(Collected data)
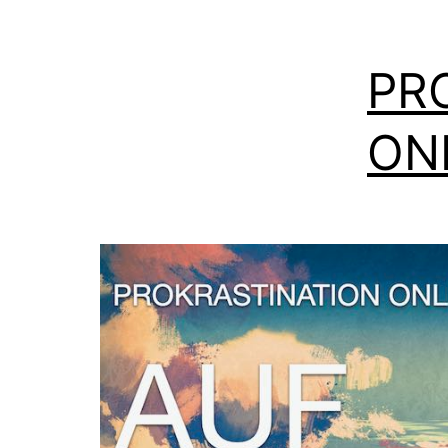
PR
ON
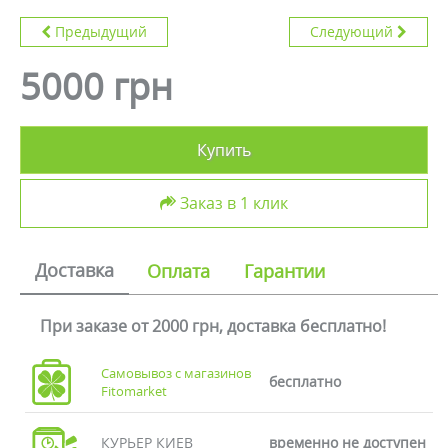
Предыдущий
Следующий
5000 грн
Купить
Заказ в 1 клик
Доставка
Оплата
Гарантии
При заказе от 2000 грн, доставка бесплатно!
Самовывоз с магазинов
бесплатно
Fitomarket
КУРЬЕР КИЕВ
временно не доступен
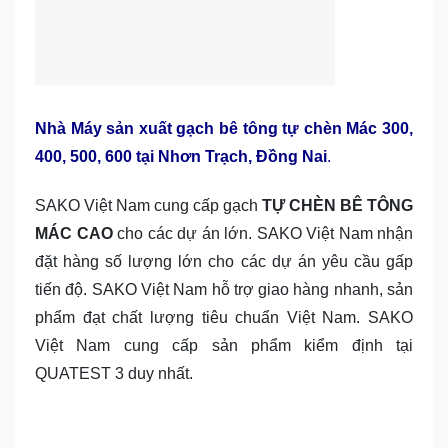
Nhà Máy sản xuất gạch bê tông tự chèn Mác 300,
400, 500, 600 tại Nhơn Trạch, Đồng Nai
.
SAKO Việt Nam cung cấp gạch
TỰ CHÈN BÊ TÔNG
MÁC CAO
cho các dự án lớn. SAKO Việt Nam nhận
đặt hàng số lượng lớn cho các dự án yêu cầu gấp
tiến độ. SAKO Việt Nam hỗ trợ giao hàng nhanh, sản
phẩm đạt chất lượng tiêu chuẩn Việt Nam. SAKO
Việt Nam cung cấp sản phẩm kiểm định tại
QUATEST 3 duy nhất.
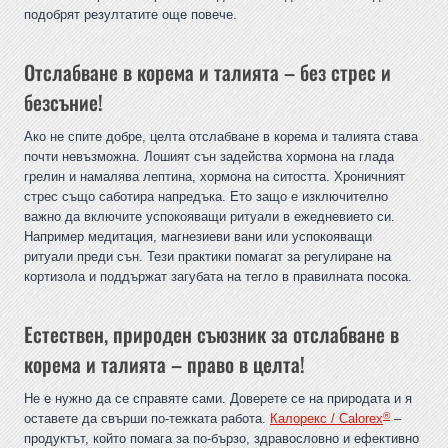
подобрят резултатите още повече.
Отслабване в корема и талията – без стрес и
безсъние!
Ако не спите добре, целта отслабване в корема и талията става
почти невъзможна. Лошият сън задейства хормона на глада
грелин и намалява лептина, хормона на ситостта. Хроничният
стрес също саботира напредъка. Ето защо е изключително
важно да включите успокояващи ритуали в ежедневието си.
Например медитация, магнезиеви вани или успокояващи
ритуали преди сън. Тези практики помагат за регулиране на
кортизола и поддържат загубата на тегло в правилната посока.
Естествен, природен съюзник за отслабване в
корема и талията – право в целта!
Не е нужно да се справяте сами. Доверете се на природата и я
®
оставете да свърши по-тежката работа.
Калорекс / Calorex
–
продуктът, който помага за по-бързо, здравословно и ефективно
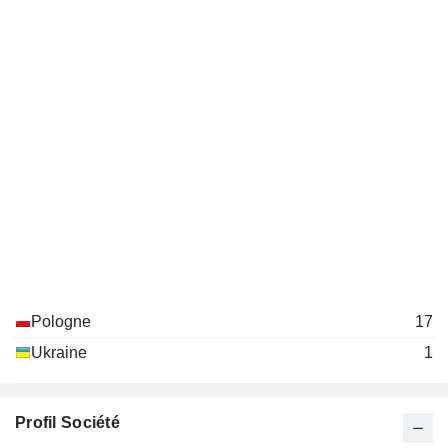
Pologne
17
Ukraine
1
Profil Société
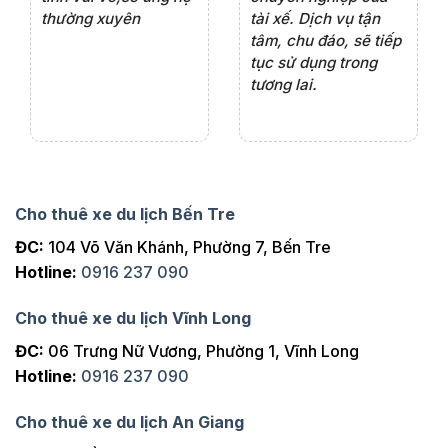
thường xuyên
tài xế. Dịch vụ tận
th
ng
tâm, chu đáo, sẽ tiếp
ch
tục sử dụng trong
ho
tương lai.
Cho thuê xe du lịch Bến Tre
ĐC:
104 Võ Văn Khánh, Phường 7, Bến Tre
Hotline:
0916 237 090
Cho thuê xe du lịch Vĩnh Long
ĐC:
06 Trưng Nữ Vương, Phường 1, Vĩnh Long
Hotline:
0916 237 090
Cho thuê xe du lịch An Giang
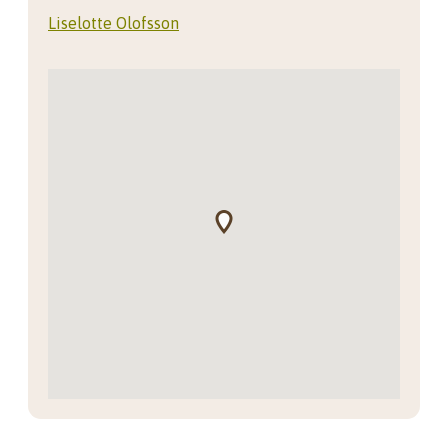
Liselotte Olofsson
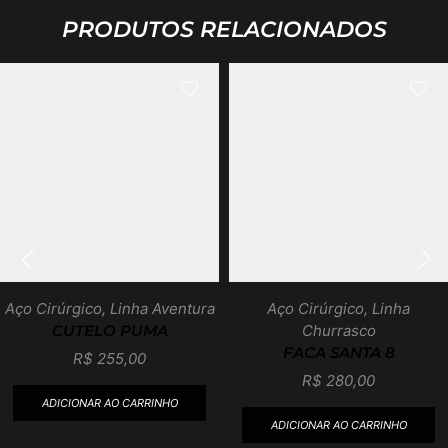
PRODUTOS RELACIONADOS
Aço Cirúrgico
,
Linha Aventura
Aço Cirúrgico
,
Linha
Churrasco
CUTELO PUMA
FACA SANTA 8
R$
255,00
R$
280,00
ADICIONAR AO CARRINHO
ADICIONAR AO CARRINHO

Exercise details:
Update the lines from the one containing "PRODUTOS RELACIONADOS" through the end of the items, replacing "Aço Cirúrgico" with "Aço Inox" and leaving everything else as it is.

Written solution:
PRODUTOS RELACIONADOS
Aço Inox
,
Linha Aventura
Aço Inox
,
Linha
Churrasco
CUTELO PUMA
FACA SANTA 8
R$
255,00
R$
280,00
ADICIONAR AO CARRINHO
ADICIONAR AO CARRINHO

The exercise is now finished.